You're far too kind. For some reason the phrase "sucks out loud" keeps popping into my head every time I think back on reading that book.
 ;D

40hz:
Mysteries of the Middle Ages: And the Beginning of the Modern World by Thomas Cahill.



It's a very literate and personal examination of the people, places and things in the middle ages that had a profound and lasting impact on the subsequent social and intellectual development of Western Europe. Chatty in places, and quite funny at times, it goes a long way towards helping people get some insight into the medieval mindset. Important because the people of that period's minds worked and interpreted their world very differently than the minds of today. In some respects, until you can get into their heads, very little of the Middle Ages makes much sense or appears very civilized. However, once you do get your head around where these people were coming from, and their reasons for doing things, you can then see the Middle Ages as an extremely sophisticated and vibrant culture. One that has a far greater continuing influence on our world than our modern weltanschauung's bias towards the Renaissance and The Enlightenment would care to admit.

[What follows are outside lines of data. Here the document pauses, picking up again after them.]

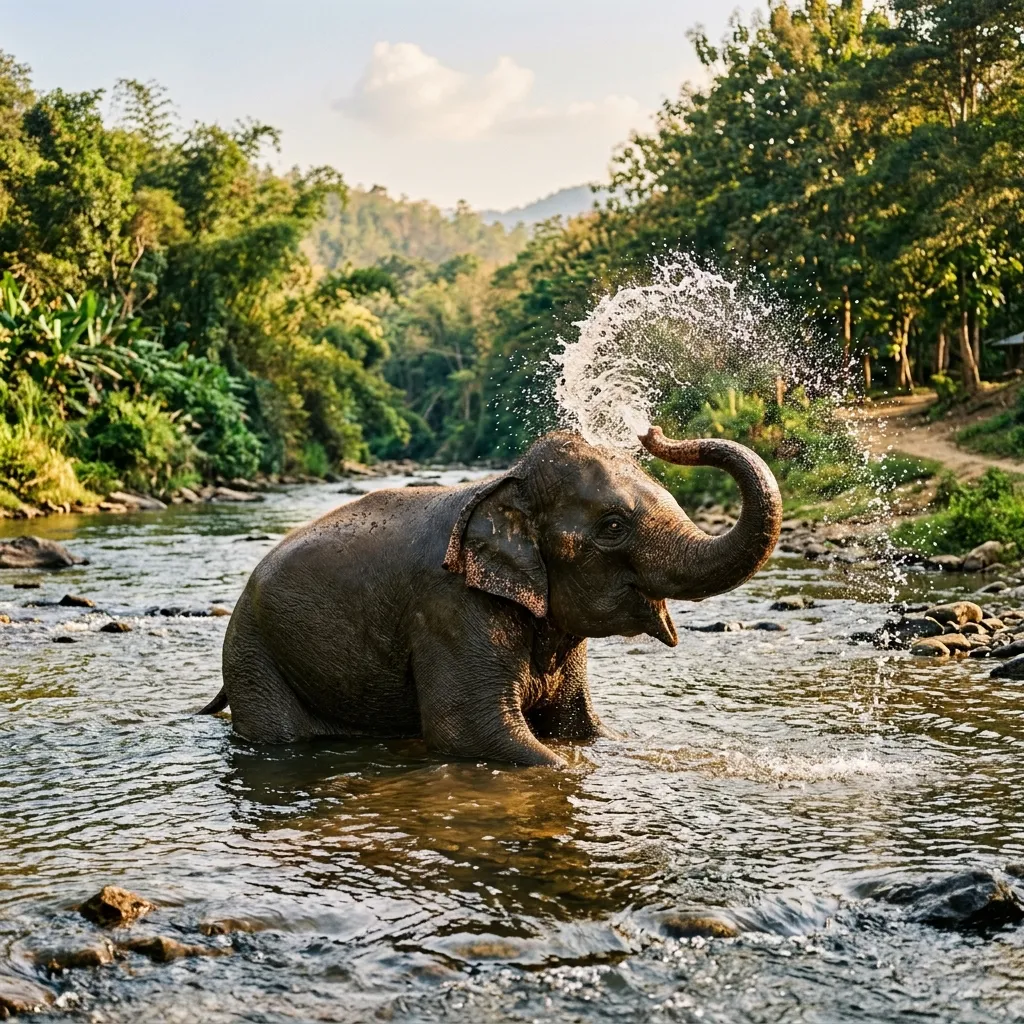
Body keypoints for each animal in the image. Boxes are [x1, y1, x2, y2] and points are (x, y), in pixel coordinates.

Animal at [201, 427, 782, 766]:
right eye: (613, 526)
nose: (652, 429)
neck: (504, 485)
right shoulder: (451, 609)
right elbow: (470, 733)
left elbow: (579, 727)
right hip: (253, 654)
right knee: (280, 735)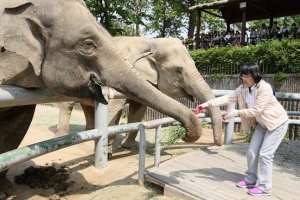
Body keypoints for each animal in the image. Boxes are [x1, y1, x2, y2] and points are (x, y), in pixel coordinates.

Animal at [56, 36, 223, 155]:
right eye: (178, 70)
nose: (218, 144)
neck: (150, 43)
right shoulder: (117, 74)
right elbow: (114, 109)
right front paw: (108, 153)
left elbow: (138, 110)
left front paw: (130, 146)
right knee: (67, 105)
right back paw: (63, 137)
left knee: (86, 106)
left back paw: (88, 133)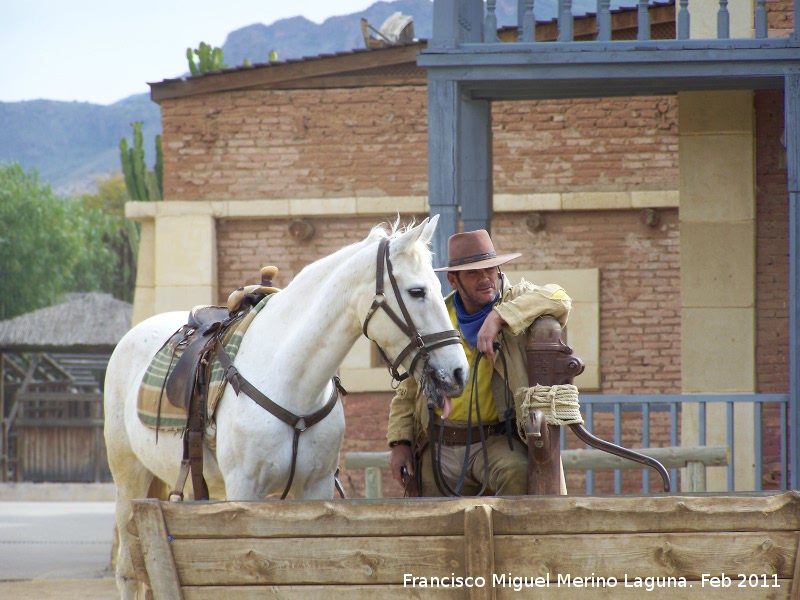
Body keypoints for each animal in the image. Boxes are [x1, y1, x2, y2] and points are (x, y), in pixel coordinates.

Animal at [104, 214, 468, 596]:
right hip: (130, 476)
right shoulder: (244, 490)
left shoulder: (315, 489)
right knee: (128, 569)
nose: (459, 372)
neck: (291, 383)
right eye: (417, 291)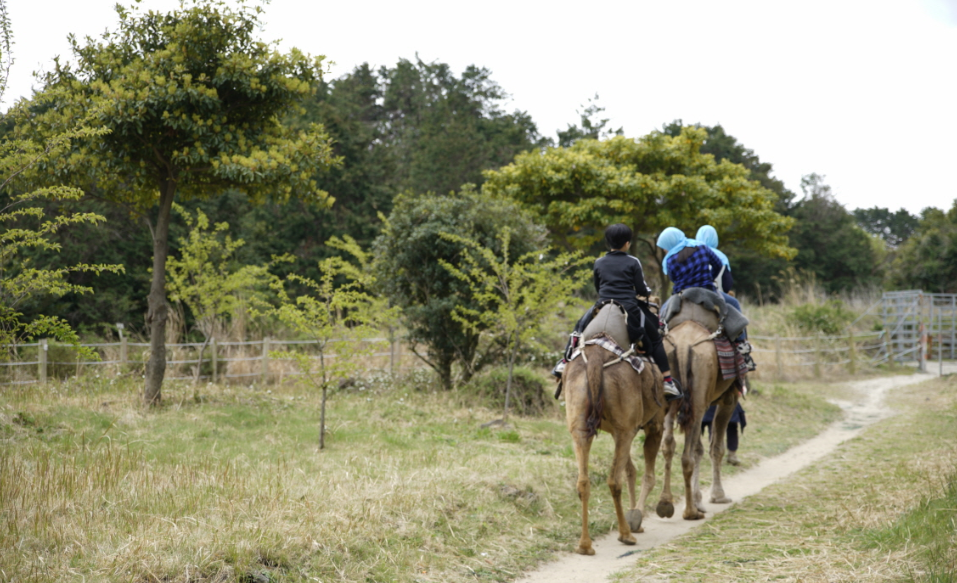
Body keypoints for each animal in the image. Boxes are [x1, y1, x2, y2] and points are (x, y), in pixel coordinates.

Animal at [560, 340, 664, 556]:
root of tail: (596, 359)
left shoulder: (619, 430)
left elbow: (631, 469)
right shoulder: (655, 423)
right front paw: (639, 517)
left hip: (579, 423)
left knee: (583, 481)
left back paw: (584, 545)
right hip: (627, 427)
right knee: (614, 480)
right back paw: (625, 534)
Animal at [656, 304, 740, 524]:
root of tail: (684, 345)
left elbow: (699, 447)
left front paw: (699, 499)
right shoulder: (729, 399)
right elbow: (715, 447)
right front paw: (717, 496)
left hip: (671, 397)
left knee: (668, 445)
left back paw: (665, 504)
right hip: (699, 401)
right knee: (687, 456)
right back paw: (690, 512)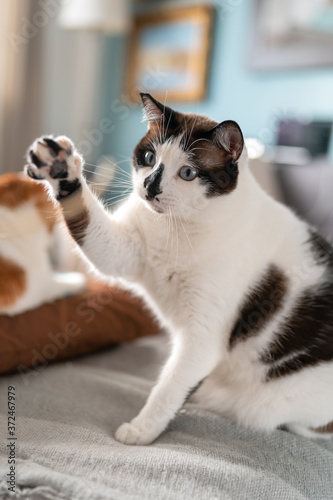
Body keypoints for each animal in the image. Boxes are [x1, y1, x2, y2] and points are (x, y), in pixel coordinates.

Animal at [24, 94, 332, 446]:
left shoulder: (202, 336)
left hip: (282, 401)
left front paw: (142, 430)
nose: (149, 186)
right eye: (148, 157)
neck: (179, 227)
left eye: (187, 172)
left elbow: (169, 387)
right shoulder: (126, 251)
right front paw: (60, 169)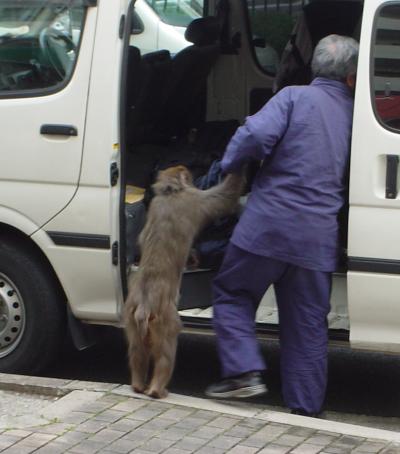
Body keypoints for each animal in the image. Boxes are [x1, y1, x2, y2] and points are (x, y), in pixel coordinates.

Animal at [124, 166, 244, 398]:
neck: (171, 192)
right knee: (166, 354)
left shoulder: (156, 206)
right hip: (165, 320)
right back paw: (157, 389)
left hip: (132, 316)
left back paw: (138, 385)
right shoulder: (194, 199)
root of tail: (144, 306)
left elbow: (141, 238)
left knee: (138, 352)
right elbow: (222, 198)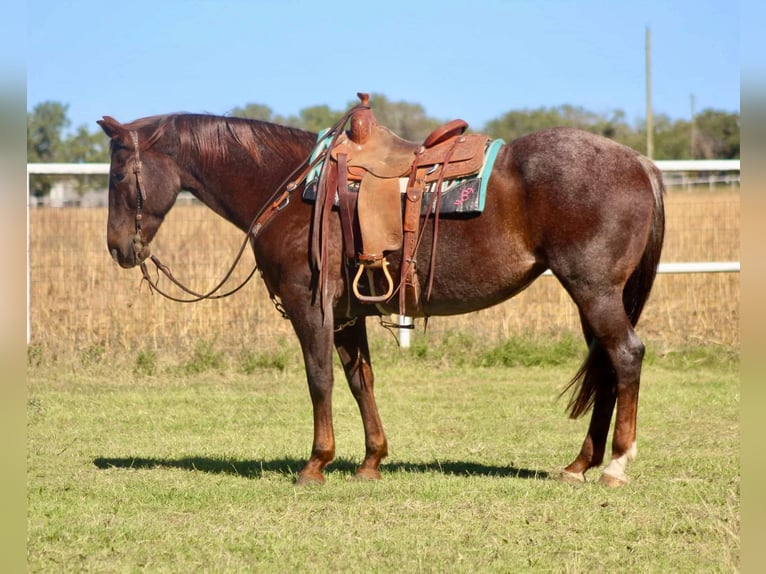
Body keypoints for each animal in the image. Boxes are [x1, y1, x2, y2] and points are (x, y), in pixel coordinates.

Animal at [98, 106, 664, 488]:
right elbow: (359, 380)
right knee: (606, 366)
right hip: (592, 296)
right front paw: (371, 461)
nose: (119, 248)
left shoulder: (310, 307)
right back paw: (579, 464)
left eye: (121, 174)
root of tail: (639, 162)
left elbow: (320, 379)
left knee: (625, 356)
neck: (291, 187)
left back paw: (616, 464)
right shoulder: (350, 314)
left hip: (593, 290)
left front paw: (316, 463)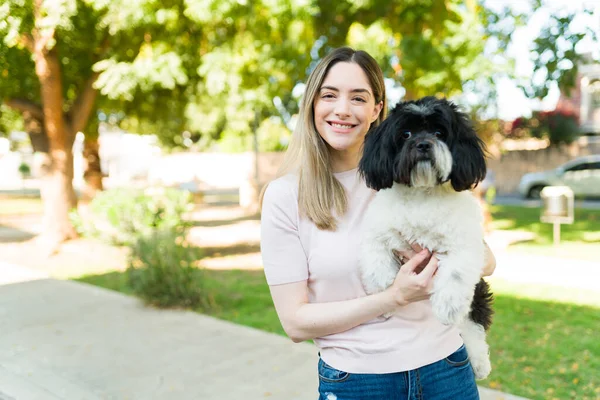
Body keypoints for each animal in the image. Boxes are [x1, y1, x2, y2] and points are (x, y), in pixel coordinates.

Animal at [358, 95, 494, 380]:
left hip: (478, 293)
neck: (423, 193)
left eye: (439, 133)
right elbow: (377, 266)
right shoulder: (376, 231)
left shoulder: (466, 244)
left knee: (473, 324)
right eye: (405, 134)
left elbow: (455, 276)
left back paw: (478, 362)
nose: (422, 144)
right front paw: (386, 297)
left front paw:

Nicely illustrated with faux-illuminated chapter pages, maps, and famous artworks. And the superb typography and paper quality are an unexpected surprise in this era of expensive (albeit cheaply made) trade paperbacks.

Some examples here if anybody cares to see:

What books are you reading?     What books are you reading?     What books are you reading?

A fun and interesting read. Recommended! :Thmbsup:

x16wda:
Just reread The Demolished Man (Alfred Bester)... it was shorter than I remembered. Next will be The Werewolf Principle (Clifford Simak) and then Neuromancer (William Gibson), and then the Ray Feist series that starts with Magician: Apprentice and runs through A Darkness At Sethanon.

(I had a hankering to reread Neuromancer, and stumbled across a box of oldies in the attic. Treasure -- it also contained some of my Dad's old Ace Doubles that me and my brothers found in his attic lo these many years ago!)

After these I'll start a Neal Stephenson series (Quicksilver is book 1)... I was looking for Snow Crash but found this instead.